The probability that a child has neither sickle cell nor malaria is 0.47.

Also, the probability that a child has either malaria or sickle cell can be determined using the given information. To do this, the probability that a child has sickle cell is added to the probability that a child has malaria. This value is then subtracted from the probability that a child has both.

  $\begin{array}{l}P\left(SorM\right)=0.346+0.25-0.066\hfill \\ P\left(SorM\right)=0.53\hfill \end{array}$

Conclusion:

Therefore,the probability that a child has either malaria or sickle cell is 0.53.

(c)

To determine

To find: the probability that a given child has malaria, given that the child has the sickle-cell trait.

Answer to Problem 10.8AYK

The probability that a child has malaria given they do not have sickle cell is 0.373.

Explanation of Solution

Calculation:

The probability that a child has malaria given that a child has sickle cell is expressed as follows:

  $\begin{array}{l}P\left(M|SC\right)=\frac{P\left(M\text{ and }SC\right)}{P\left(SC\right)}\\ P\left(M|SC\right)=\frac{P\left(0.066\right)}{P\left(0.25\right)}\\ P\left(M|SC\right)=0.264\end{array}$

The probability that a child has malaria given they have sickle cell is 0.264.

The probability that a child has malaria given that they do not have sickle cell is expressed as follows:

  $P\left(M|notSC\right)=\frac{P\left(MandnotSC\right)}{P\left(notSC\right)}$

First, the probability that a child does not have sickle cell needs to be determined by taking 1 minus the probability that a child has sickle cell (0.25).

  $\begin{array}{l}P\left(notSC\right)=1-0.25\\ P\left(notSC\right)=0.75\end{array}$

Next, substitute the values into the formula given above.

  $\begin{array}{l}P\left(M|notSC\right)=\frac{P\left(MandnotSC\right)}{P\left(notSC\right)}\\ P\left(M|notSC\right)=\frac{0.28}{0.75}\\ P\left(M|notSC\right)=0.373\end{array}$

Conclusion:

Therefore,the probability that a child has malaria given they do not have sickle cell is 0.373.

(d)

To determine

To describe: the events sickle-cell trait and malaria independent and might that tell about the relationship between the sickle-cell and malaria.

Answer to Problem 10.8AYK

Therefore, the probability of malaria and sickle cell using the multiplication rule gives a probability of 0.0865.As a result, these two events are not independent.

Explanation of Solution

Calculation:

To verify independence, the multiplication of the probabilities of malaria and sickle cell should be equal to the probability of malaria and sickle cell, which is 0.066.

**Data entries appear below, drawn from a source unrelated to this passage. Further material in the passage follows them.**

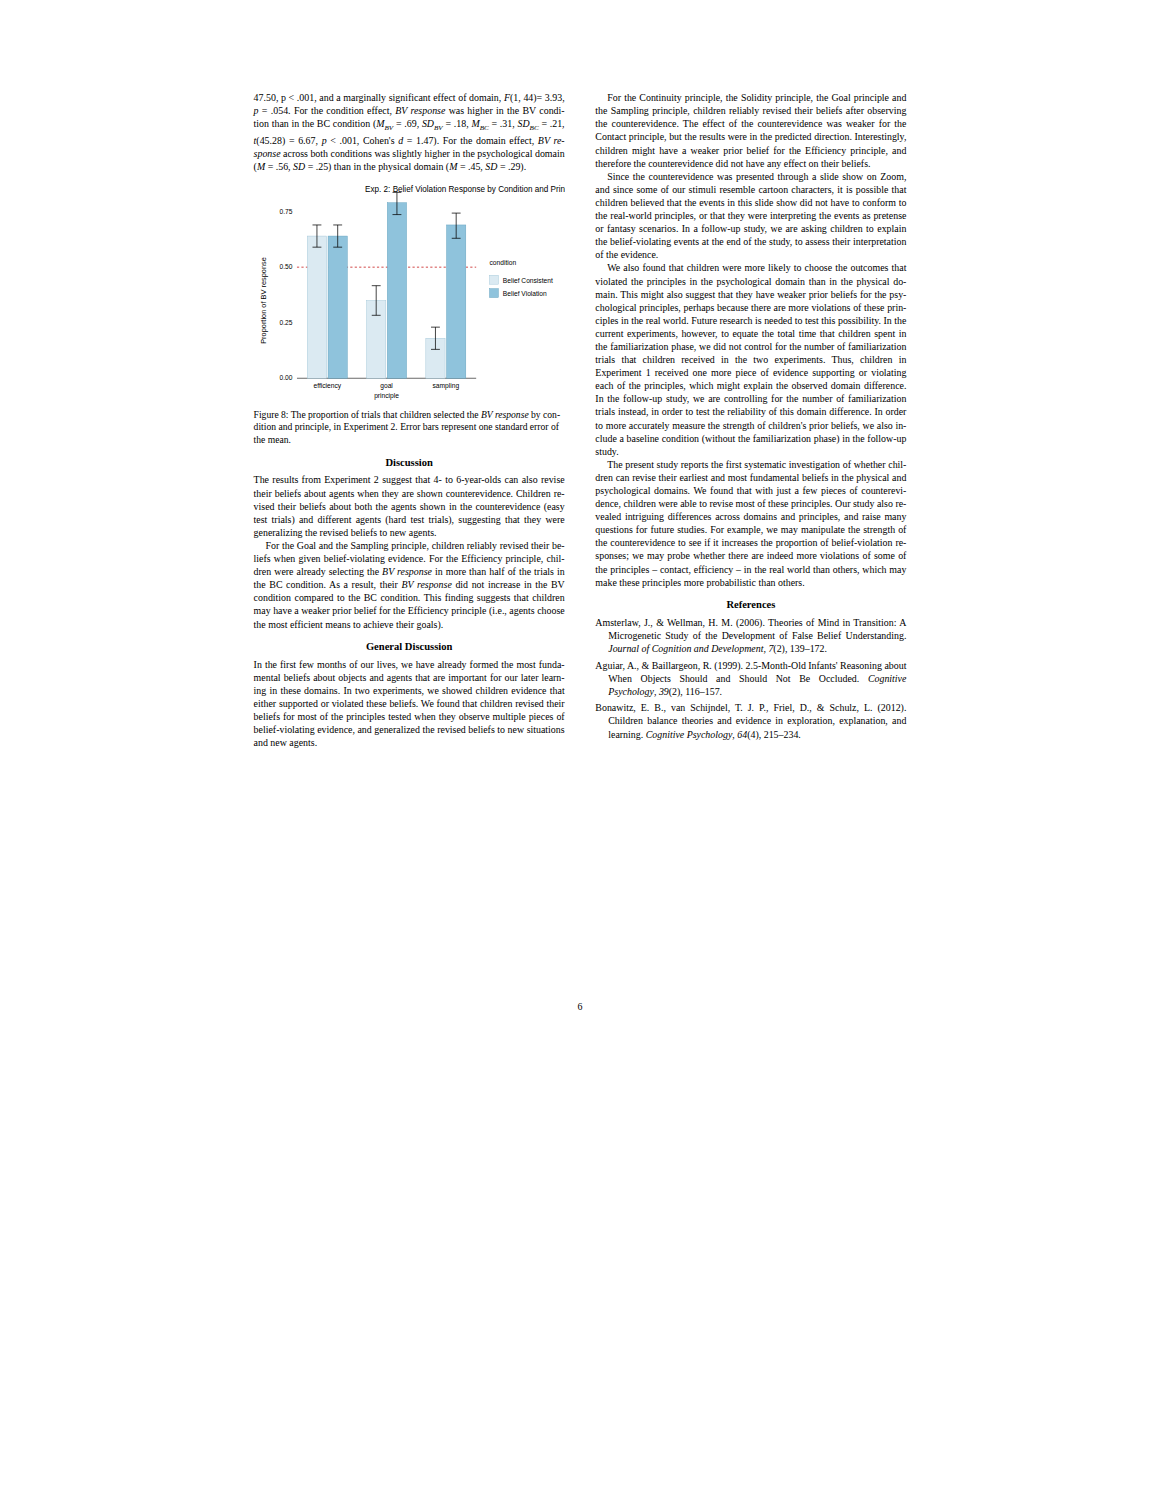47.50, p < .001, and a marginally significant effect of domain, F(1, 44)= 3.93, p = .054. For the condition effect, BV response was higher in the BV condition than in the BC condition (MBV = .69, SDBV = .18, MBC = .31, SDBC = .21, t(45.28) = 6.67, p < .001, Cohen's d = 1.47). For the domain effect, BV response across both conditions was slightly higher in the psychological domain (M = .56, SD = .25) than in the physical domain (M = .45, SD = .29).
Exp. 2: Belief Violation Response by Condition and Principle Exp. 2: Belief Violation Response by Condition and Principle Proportion of BV response 0.75 0.50 0.25 0.00 efficiency goal sampling principle condition Belief Consistent Belief Violation
Figure 8: The proportion of trials that children selected the BV response by condition and principle, in Experiment 2. Error bars represent one standard error of the mean.
Discussion
The results from Experiment 2 suggest that 4- to 6-year-olds can also revise their beliefs about agents when they are shown counterevidence. Children revised their beliefs about both the agents shown in the counterevidence (easy test trials) and different agents (hard test trials), suggesting that they were generalizing the revised beliefs to new agents.
For the Goal and the Sampling principle, children reliably revised their beliefs when given belief-violating evidence. For the Efficiency principle, children were already selecting the BV response in more than half of the trials in the BC condition. As a result, their BV response did not increase in the BV condition compared to the BC condition. This finding suggests that children may have a weaker prior belief for the Efficiency principle (i.e., agents choose the most efficient means to achieve their goals).
General Discussion
In the first few months of our lives, we have already formed the most fundamental beliefs about objects and agents that are important for our later learning in these domains. In two experiments, we showed children evidence that either supported or violated these beliefs. We found that children revised their beliefs for most of the principles tested when they observe multiple pieces of belief-violating evidence, and generalized the revised beliefs to new situations and new agents.
For the Continuity principle, the Solidity principle, the Goal principle and the Sampling principle, children reliably revised their beliefs after observing the counterevidence. The effect of the counterevidence was weaker for the Contact principle, but the results were in the predicted direction. Interestingly, children might have a weaker prior belief for the Efficiency principle, and therefore the counterevidence did not have any effect on their beliefs.
Since the counterevidence was presented through a slide show on Zoom, and since some of our stimuli resemble cartoon characters, it is possible that children believed that the events in this slide show did not have to conform to the real-world principles, or that they were interpreting the events as pretense or fantasy scenarios. In a follow-up study, we are asking children to explain the belief-violating events at the end of the study, to assess their interpretation of the evidence.
We also found that children were more likely to choose the outcomes that violated the principles in the psychological domain than in the physical domain. This might also suggest that they have weaker prior beliefs for the psychological principles, perhaps because there are more violations of these principles in the real world. Future research is needed to test this possibility. In the current experiments, however, to equate the total time that children spent in the familiarization phase, we did not control for the number of familiarization trials that children received in the two experiments. Thus, children in Experiment 1 received one more piece of evidence supporting or violating each of the principles, which might explain the observed domain difference. In the follow-up study, we are controlling for the number of familiarization trials instead, in order to test the reliability of this domain difference. In order to more accurately measure the strength of children's prior beliefs, we also include a baseline condition (without the familiarization phase) in the follow-up study.
The present study reports the first systematic investigation of whether children can revise their earliest and most fundamental beliefs in the physical and psychological domains. We found that with just a few pieces of counterevidence, children were able to revise most of these principles. Our study also revealed intriguing differences across domains and principles, and raise many questions for future studies. For example, we may manipulate the strength of the counterevidence to see if it increases the proportion of belief-violation responses; we may probe whether there are indeed more violations of some of the principles – contact, efficiency – in the real world than others, which may make these principles more probabilistic than others.
References
Amsterlaw, J., & Wellman, H. M. (2006). Theories of Mind in Transition: A Microgenetic Study of the Development of False Belief Understanding. Journal of Cognition and Development, 7(2), 139–172.
Aguiar, A., & Baillargeon, R. (1999). 2.5-Month-Old Infants' Reasoning about When Objects Should and Should Not Be Occluded. Cognitive Psychology, 39(2), 116–157.
Bonawitz, E. B., van Schijndel, T. J. P., Friel, D., & Schulz, L. (2012). Children balance theories and evidence in exploration, explanation, and learning. Cognitive Psychology, 64(4), 215–234.
6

  $\begin{array}{l}P\left(MandSC\right)=0.066\hfill \\ P\left(MandSC\right)=P\left(M\right)\times P\left(SC\right)\hfill \\ P\left(MandSC\right)=0.346\times 0.25\hfill \\ P\left(MandSC\right)=0.0865\hfill \end{array}$

Calculating the probability of malaria and sickle cell using the multiplication rule gives a probability of 0.0865. This is greater than and does not match the probability of both malaria and sickle cell of 0.066 as given in the example. As a result, these two events are not independent.

Conclusion:

Therefore, the probability of malaria and sickle cell using the multiplication rule gives a probability of 0.0865.As a result, these two events are not independent.